A few days after this, as I was taking a lonely horseback-ride to an adjoining parish, I heard the negroes singing in a field that I could not see, lying behind a wood that skirted the road. I stopped my horse for a moment to listen to their music. I could hear no words, but at once distinguished "Ortonville." Soon after I inquired of my host how long these people had been singing this tune, and where they had learned it; and was told that the minister I had seen upon the Sabbath, while on a visit to his relatives in the State of Georgia the fall before, had heard it sung at the meeting of the Synod, and was so much pleased with it that he procured a copy, and in that manner it had been introduced to this place and the places adjacent. At one of those places I was told that they were so much pleased with it that they had sung it over and over one Sabbath-day during the entire intermission.

Time passed on, and in my invalid wanderings I was within the tropics, sailing in the track of Columbus, along the north shore of Hayti. Entering those waters, so often tinged with human blood, that divide this island from the famed Tortugas, as if in harmony with the dark memories that crowded upon the mind, black clouds began to darken the heavens, the thunders rolled, the lightnings gleamed with terrific fury, and amid the most sublime tumult of the elements we were carried along until our little craft dropped anchor in the bay of Port de Paix. The storm and darkness were such that I could not go ashore, and I was that night rocked to sleep on waters where many a pirate-ship, with bloody deck, had ridden securely at anchor, and prepared to set forth again on new missions of pillage and death. This harbor was the chief rendez-vous, the refuge from danger, and retreat from toil, of the buccaneers that for years infested these seas, and whose piratical plunderings for so long a time made their names a terror to all within their reach. However, not being particularly superstitious, I slept soundly for the night.

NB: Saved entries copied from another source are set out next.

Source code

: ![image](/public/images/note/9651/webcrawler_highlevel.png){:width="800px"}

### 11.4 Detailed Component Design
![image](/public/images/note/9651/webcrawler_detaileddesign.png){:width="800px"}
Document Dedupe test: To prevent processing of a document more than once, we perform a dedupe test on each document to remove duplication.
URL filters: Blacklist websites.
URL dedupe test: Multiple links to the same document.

In the morning I left our little vessel and received—what is ever so grateful to a wanderer on a foreign shore, and especially to one who has any sympathy with the command, "Go teach all nations"—a welcome to the residence of a countryman, to a missionary's humble home. Ay, noble men and women are they, who, forgetful of themselves, and alone for the honor of the Master that they serve, leaving the comforts and amenities of a Christian civilization, toil on through life amid manifold discouragements, endeavoring to instruct and elevate the degraded, and, above all else, anxious to

"Allure to brighter worlds and lead the way."

And yet, like those whose own minds are so degraded and debauched that they can not conceive of purity and virtue in any character, there are those who are so utterly ignorant and unconscious of the lofty sentiments that animate these self-sacrificing missionaries, that they are ever finding, in base, unworthy, and ignoble objects, the grand motive of their life-work. Such may well ponder the life of unparalleled Christian heroism of the great Apostle to the Gentiles, of which the undoubted and sufficient motive was a constraining LOVE!

Evening darkened around the dwelling of the missionary, and a little group of natives assembled for religious worship. I sat in that little room and listened to the words of instruction, praise, and prayer, with indescribably strange emotions, for all was in a language that I did not understand. As the services proceeded, a hymn was read by the missionary with peculiar interest and emotion, and the dark group sang in the familiar strains of "Ortonville":

"Beni soit bien qui chaque jour
Nous comble de ses biens,
Et dont s'inconvenable amour
A romptu nos liens."

What a change—what a change! The haunts of bloody pirates giving place to the home of the missionary of the cross; the wild, agonized shrieks of their murdered victims succeeded by the sweet and peaceful notes of "Ortonville!" And so this tune has often been sung where sounds of direst woe and wretchedness had long been heard, and so it doubtless will be, and onward to the millennium.

As I once returned from a small church on the banks of the Savannah River, where it had been sung, the friend whose hospitality I was enjoying remarked:

"My brother-in-law, a missionary, told me he first heard that tune, and since had often sung it, on Mount Zion, in Jerusalem, and it sounded most sweetly there."